The senior class actually did experience a loss at home: a 97-62 exhibition defeat to USA Basketball in November of 2007. The regular-season streak started with a 96-61 win over USF and included an overtime victory against Tennessee, which eventually beat the Cardinal for the 2008 national crown.
Ogwumike is one of the tri-captains with seniors Kayla Pedersen and Jeanette Pohlen. All three have played vital roles in developing team chemistry over the past few years.
"We've talked about this from day one how deep this team is and how each player has created a role for themselves on the court and with the team," Ogwumike said.
As Stanford plays deeper into the tournament, depth may serve as the X-factor. With everybody involved, it only makes sense for bench players to be accepted into the fold. Even senior Hannah Donaghe, out all year with a torn ACL, has her role: running the 3-point double high fives along the bench.
Sophomore Mikaela Ruef played 22 minutes against St.
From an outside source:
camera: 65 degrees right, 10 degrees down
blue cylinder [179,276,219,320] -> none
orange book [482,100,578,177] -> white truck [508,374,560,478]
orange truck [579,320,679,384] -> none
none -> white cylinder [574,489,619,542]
John's, showing off her 3-point shooting ability, her ability to finish strong and draw the foul, and her passing ability.
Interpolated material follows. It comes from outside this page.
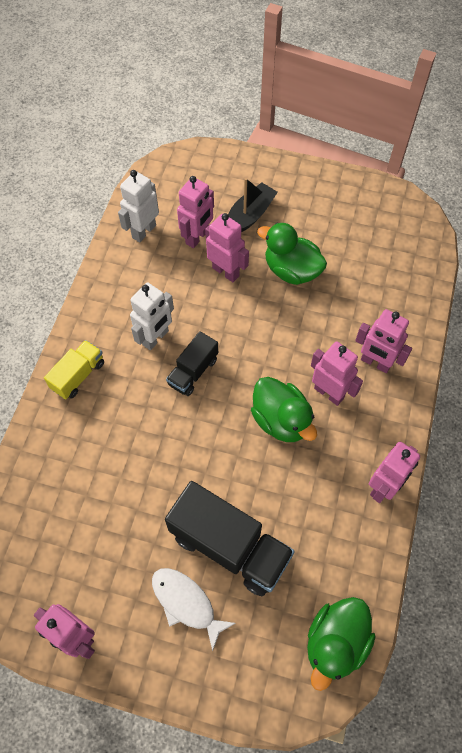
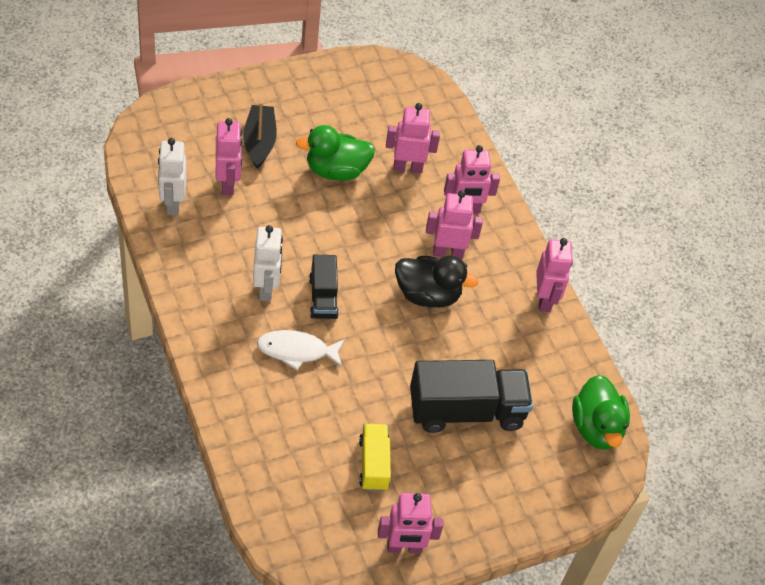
camera: 45 degrees left, 10 degrees down
yellow truck [44,340,104,399] -> yellow truck moved to [359,424,391,491]
white fish [152,568,236,651] -> white fish moved to [257,330,345,370]
pink robot [205,213,249,282] -> pink robot moved to [386,103,440,174]
green duck [251,377,317,442] -> black duck [395,255,478,308]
Freshman Toni Kokenis is one of the first players off the bench and Melanie Murphy, Sarah Boothe and Joslyn Tinkle are involved in the rotation.
Ogwumike, with fellow 6-footers Chiney Ogwumike, Pedersen and Pohlen, has a chance to work against other talented 6-footers like Ruef, Boothe, Tinkle and Ashley Cimino.
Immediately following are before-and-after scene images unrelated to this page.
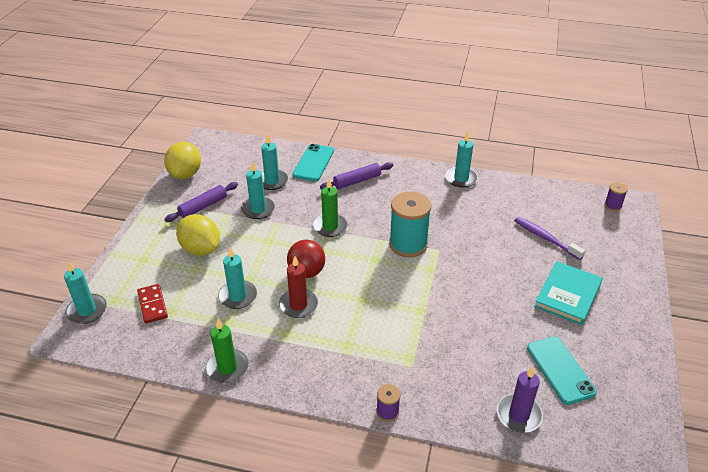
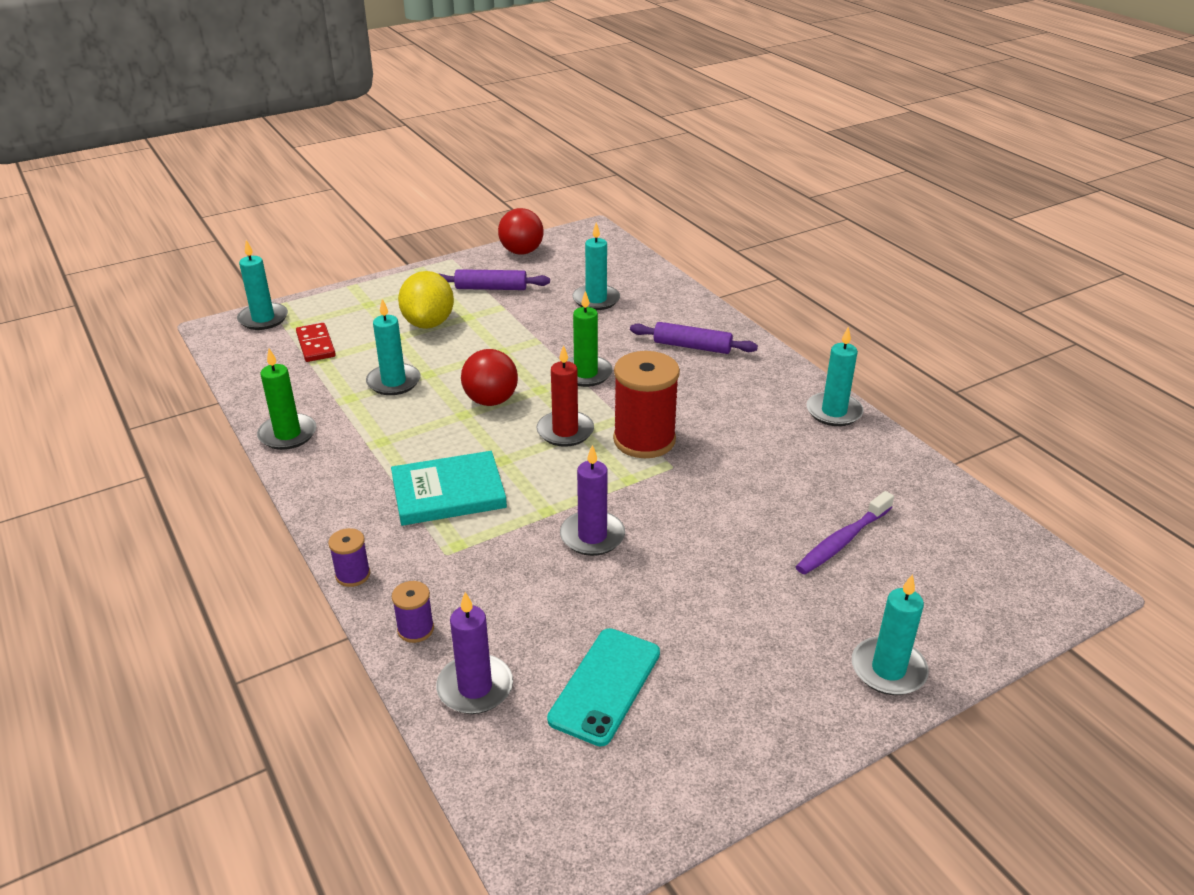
camera: 45 degrees right, 5 degrees down
red domino [137,284,168,324] -> red domino turned 45 degrees counterclockwise [296,323,336,362]
yellow lemon [164,141,201,179] -> red ball [498,208,544,255]
turquoise candle [241,161,275,219] -> turquoise candle moved to [852,574,929,695]
red candle [279,256,318,318] -> red candle moved to [536,345,594,447]
turquoise phone [292,144,334,181] -> none
turquoise spool [389,191,432,257] -> red spool [613,351,680,458]
purple toothbrush [515,217,585,260] -> purple toothbrush turned 135 degrees counterclockwise [796,491,894,574]
turquoise book [534,261,603,325] -> turquoise book moved to [391,451,507,526]
purple spool [604,182,628,211] -> purple spool moved to [392,581,434,643]
none -> purple candle [560,445,625,556]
That will come in handy when Stanford meets the Tar Heels, who feature five players between 6-0 and 6-6.
"Those guys challenge us every day," Ogwumike said of Stanford's talented reserves, some of whom (like Ruef) were state players of the year or among the very best. "They're aggressive, they don't let us make our favorite moves and they are so good about preparing that they often know our opponents better than we do. We're confident any time one of them goes into the game. They are as good as we are."
North Carolina brings one of the better heart-warming stories to Spokane in the form of 6-foot-3 senior Jessica Breland. She missed last season while receiving treatment for Hodgkin's lymphoma. After being diagnosed in the spring of 2009, Breland spent six months undergoing chemotherapy at UNC Hospitals. She remains under close monitoring.
North Carolina, which won the national championship in 1994, and is coached by veteran Sylvia Hatchell (859 wins, three-time national Coach of the Year), even has its own Nicole Powell, a 5-10 senior guard.
The Tar Heels also feature 6-5 Chay Shegog, 6-6 Waltiea Rolle, 6-1 Laura Broomfield and 6-0 guard Krista Gross.
"Right now is the best time to be playing your best basketball," said Gross, who had 14 points and 10 rebounds in their 86-74 victory over Kentucky. We know what to expect now. All the anxiety and nerves are gone and now our focus turns back to just basketball."
North Carolina opened the season with 14 consecutive victories and finished the regular season with a four-game losing streak. The Tar Heels have won six of seven in the postseason.
Italee Lucas, a 5-8 senior guard who played at
Centennial High in Las Vegas, leads the Tar Heels with a 16.7 scoring average. Stanford junior Lindy La Rocque played at Durango High, about 20 miles south of Centennial.
Stanford and North Carolina have met once before; in the NCAA Sweet 16 in 1995. The Cardinal ended the Tar Heels' season with an 81-71 victory in Los Angeles. Current assistant coach Kate Paye was then a senior guard for Stanford.
The Cardinal last played an NCAA Tournament game in Spokane when Pedersen and Pohlen were freshmen.
"My favorite memory from that trip was the Maryland game," Pedersen said. "How hyped we were for it, how Candice (Wiggins) led the way. Jeanette and I really wanted to go back. It's a special place for us."
Stanford beat Maryland, 98-89, to reach the Final Four. Wiggins scored 41 points, JJ Hones added 23 and Pedersen added 15. Pohlen played 10 minutes.
Pederson, Pohlen and Neka Ogwumike now lead the way with a strong cast that hopes to be starring at the Final Four in Indianapolis next weekend. For Stanford, it's all about team and teamwork -- something at which the Cardinal excels.